• What you need to do:
A: Duplicate the stretch of the interview on human germ line research from "Unraveling the Mystery" through "of your research?".
B: Go on with the interview on human germ line research, picking up directly after its final sentence.

• Passage provided:

□ □ □

A single study has the potential to reshape the future. Across the world, there are countless research projects brimming with untapped possibilities. The Stellar Science Foundation (SS-F), driven by the mission to “advance the world through the power of science,” is committed to exploring the essence of scientific research and pushing its impact to new heights.
In the “Invent Innovation” series, we spotlight groundbreaking research that serves as the key to driving forward innovation by interviewing leading scientists. Through these conversations, we delve into the background and process of generating innovative knowledge, exploring the potential and influence of each study in depth.
For the second installment, we spoke with Naoko Irie, whose research focuses on the early development of the human germ line, including reproductive cells, eggs, sperm, and early embryos, in pursuit of unlocking the mysteries of life. In January 2025, she was awarded the Japan Society for the Promotion of Science (JSPS) Prize for her outstanding contributions to the study of early human germ cell development. Her research has garnered attention for its potential applications in assisted reproductive technologies, such as in vitro fertilization, as well as its contributions to advancements in reproductive science.
Dr. Irie has long pursued a fundamental question: “When and how do reproductive cells, which carry human genetic information, arise?” In the course of her work, she encountered an unexpected, groundbreaking discovery—one that gave her goosebumps—guided by intuition. With a vision to create a world where people struggling with reproductive challenges have more choices, Dr. Irie continues to explore the profound mystery of reproductive cells—the very beginning of human life itself.
Unraveling the Mystery of “Life’s Continuity Across Generations”
— To begin with, could you briefly explain what the “Human Germ Line” is, which serves as the focus of your research?
In simple terms, the Human Germ Line refers to the human reproductive lineage. In this context, “reproduction” pertains specifically to reproductive cells, which, in humans, include eggs and sperm. The concept of the “germ line” also carries the profound meaning of “life’s continuity across generations.”
It is said that the human body is composed of approximately 37 trillion cells, yet only one type of cell is directly inherited from parents: the germ cells. These cells are passed down through generations—your parents inherited their germ cells from their own parents, and so on.
In essence, every generation, from newborns to the elderly, exists through the continuity of the germ line. The transmission of genetic information via germ cells, which leads to the formation of the next generation, is what we call the “germ line.”
— So, the Human Germ Line refers to the mechanism through which reproductive cells pass genetic information from one generation to the next?
Exactly. And this concept is not unique to humans—if we trace back far enough, all living organisms, including plants and animals, originate from a single common source of life. Over time, different germ lines have emerged, ultimately leading to the rich biodiversity we see today.

□ □ □

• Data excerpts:
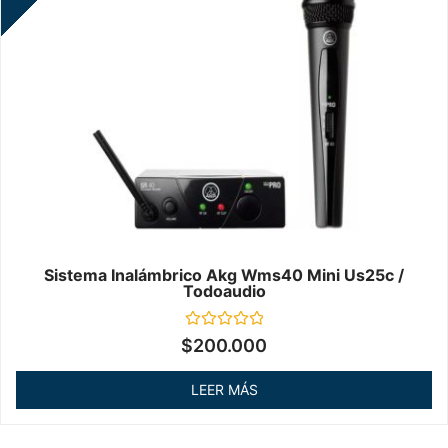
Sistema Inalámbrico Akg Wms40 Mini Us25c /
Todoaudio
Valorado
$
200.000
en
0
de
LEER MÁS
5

□ □ □

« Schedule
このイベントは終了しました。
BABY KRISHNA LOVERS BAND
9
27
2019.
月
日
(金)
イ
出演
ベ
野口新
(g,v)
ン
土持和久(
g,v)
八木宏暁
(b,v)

□ □ □

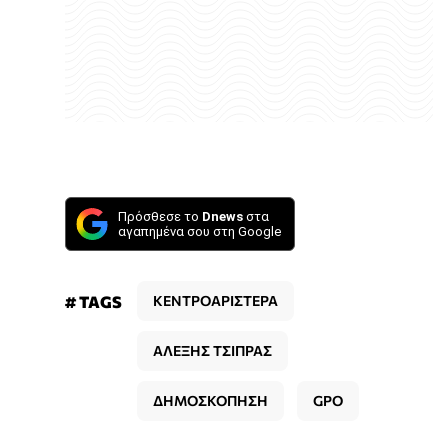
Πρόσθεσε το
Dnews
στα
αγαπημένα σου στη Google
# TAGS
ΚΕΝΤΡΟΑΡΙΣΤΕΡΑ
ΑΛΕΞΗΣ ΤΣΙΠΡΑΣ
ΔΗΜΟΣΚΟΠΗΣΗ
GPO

□ □ □

• Outputs by task:
A:
Unraveling the Mystery of “Life’s Continuity Across Generations”
— To begin with, could you briefly explain what the “Human Germ Line” is, which serves as the focus of your research?

B:
Approaching the Human Germ Line: Research Methods and Techniques
—What methods and approaches do you use in your research on the Human Germ Line?
We study the Human Germ Line using human pluripotent stem cells. There are two types of human pluripotent stem cells:
- Embryonic Stem (ES) Cells – Derived from the early-stage embryo shortly after fertilization.
- Induced Pluripotent Stem (iPS) Cells – Created artificially by reprogramming somatic cells.
In our research, we primarily use ES cells. While earlier studies predominantly relied on mouse cells, a major breakthrough came in 1998 when human ES cells were first successfully derived in the United States. Since then, human ES cells have become a crucial tool for studying early development in humans.
ES cells are derived from embryos at about four days post-fertilization, just before implantation in the uterus. By observing and manipulating ES cells, we can study the early stages of germ cell formation in humans.
There are specialized techniques for culturing ES cells. The process involves plating the cells on culture dishes, providing a nutrient-rich medium, and monitoring their development daily. The basic maintenance involves regularly replacing the culture medium to support cell growth. Over time, the cells form colonies, which can be carefully separated into smaller clusters, ultimately leading to the expansion of ES cell populations. This meticulous daily cell culture work is an essential part of our research process.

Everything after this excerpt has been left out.